Montebelluna ITALY – Pizzeria alla Stella, Gelateria Ducale, Caffè Cavour, Caffè Corona

I recently made a trip to revisit the town I used to live in in Italy for my friend Sharon’s birthday. The first place we went was her favorite coffee shop, that I had never tried, Degustazione. 

It was the best smelling coffee shop ever. All coffee shops smell like coffee, but here is was overwhelming, in the best way possible. Sharon got a cappuccino, and as much as a cappuccino is my usual, I had had two cappuccinos already that day so I went for a shakerato. I tend to get cold brew back home when I’m not wanting more milk, but in Italy it’s not really common to drink cold coffee, so my option and go to is the shakerato, which much like an iced americano, is: espresso shaken with ice, water and sometimes sugar. This spot made the best one I’ve had. 


After coffee, we met up with some of her friends for pizza at Stella’s. It was Sharon’s birthday, but I had had such good memories and pizzas here that it felt like my birthday haha. 


I had always wanted to try the french fry pizza, and now two years later and being so hungry, I got it, with sausage and ricotta.

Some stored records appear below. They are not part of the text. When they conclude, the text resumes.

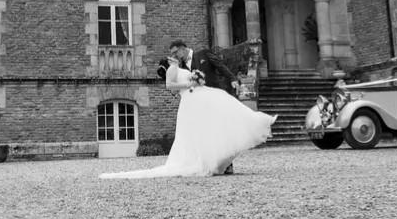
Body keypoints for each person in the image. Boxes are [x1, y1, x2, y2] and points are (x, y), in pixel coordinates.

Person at [101, 39, 275, 179]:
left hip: (213, 97)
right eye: (172, 54)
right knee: (205, 133)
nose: (174, 56)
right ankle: (211, 162)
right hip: (196, 104)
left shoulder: (203, 54)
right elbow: (174, 85)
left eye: (175, 52)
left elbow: (220, 66)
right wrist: (189, 85)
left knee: (221, 129)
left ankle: (226, 162)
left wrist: (232, 79)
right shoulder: (180, 67)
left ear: (183, 49)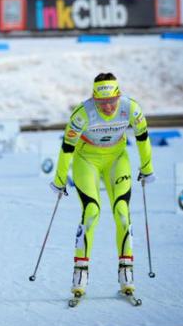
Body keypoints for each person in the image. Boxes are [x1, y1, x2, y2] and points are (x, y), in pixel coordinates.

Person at [49, 73, 154, 302]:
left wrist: (147, 167)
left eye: (111, 101)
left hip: (117, 158)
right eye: (101, 102)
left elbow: (143, 137)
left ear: (119, 95)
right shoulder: (82, 113)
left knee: (122, 213)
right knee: (92, 212)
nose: (107, 106)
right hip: (86, 160)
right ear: (93, 98)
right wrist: (59, 180)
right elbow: (66, 148)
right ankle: (80, 279)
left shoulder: (131, 108)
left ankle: (127, 276)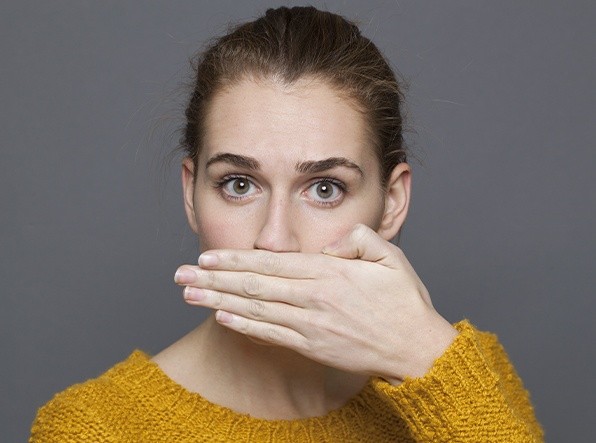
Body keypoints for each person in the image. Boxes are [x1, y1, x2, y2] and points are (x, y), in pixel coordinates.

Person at [29, 6, 543, 442]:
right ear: (191, 193)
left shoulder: (465, 373)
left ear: (391, 203)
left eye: (324, 189)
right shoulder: (95, 427)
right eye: (238, 184)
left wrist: (427, 360)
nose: (273, 240)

A couple points of culture: water at restaurants isn’t free and it’s expected you eat the whole pizza, but the crust is so thin is more doable than it seems.


Much like I left Montebelluna, it was still typical to go to gelato, and we went to Ducale afterwards, which also used to be one of my favorite spots. There is nothing like Italian gelato in America, so it felt too good to be back at Ducale.


My old favorite was Zuppa Inglese which has pieces of cake, but I went with Amareno (cherry) in a “cono” (cone).


Since I was just in town for a few days, I didn’t grab groceries and tried to just catch up on all the old favorites. Like the local kebab shop just a couple doors down from where I was staying. 

I used to love grabbing one and eatting it on the 20 minute walk home though town. One night, I told the guy I wanted a lot of “olio piccante” (spicy oil) and cried all the way home as I ate it, while my roommate laughed at me. So there were sentimental reasons for returning here, much like the other spots on this post.

After kebabs, Sharon asked where I wanted to go that day. She was hoping I’d say Caffe Cavour, and she knew me too well because Caffe Cavour was my favorite spot in Montebelluna and I couldn’t wait to return.


I had made friends with Ada, who owns the coffee shop, back when I used to come every morning for three months for a cappuccino. I was nervous she wouldn’t remember me after a couple years, but when I had the chance to approach her, she lit up with a mutual excitement, and I was too glad to catch up with with this Italian friend.



Their cappuccinos and pastries are so good. This was the place where I got my first cappucino in Italy, but it was the best. I couldn’t find better at any of the other spots I tried in town. I had been craving this pastry for two years, and today I was lucky enough to get there just in time for the last one. It felt so good, and so crazy, to finally be back.


The next day me and Sharon met with our friends Jake and Tyler for lunch. We walked into town to our friend Francesco’s spot Caffe Corona. 


It was a lot of fun and laughs to be together with these friends again in Montebelluna. It felt so surreal and so nice to reminisce.


I got the same as Tyler: a grilled vegetable and fontina piadine with a red mayo. Piadine is like a crepe: made of piadina, a bread closest to a tortilla,  and stuffed with savory items. 


On one of my last days, I walked to the center of town for another visit at Caffe Cavour. As I left, I walked toward the piazza I used to walk through everyday by my old apartment. There a few old Italian men invited me to sit with them for a caffe as they sat at Caffe Centrale. It was a lot of fun to make new friends with these Italians, and so far one of my favorite moments in Italy this trip.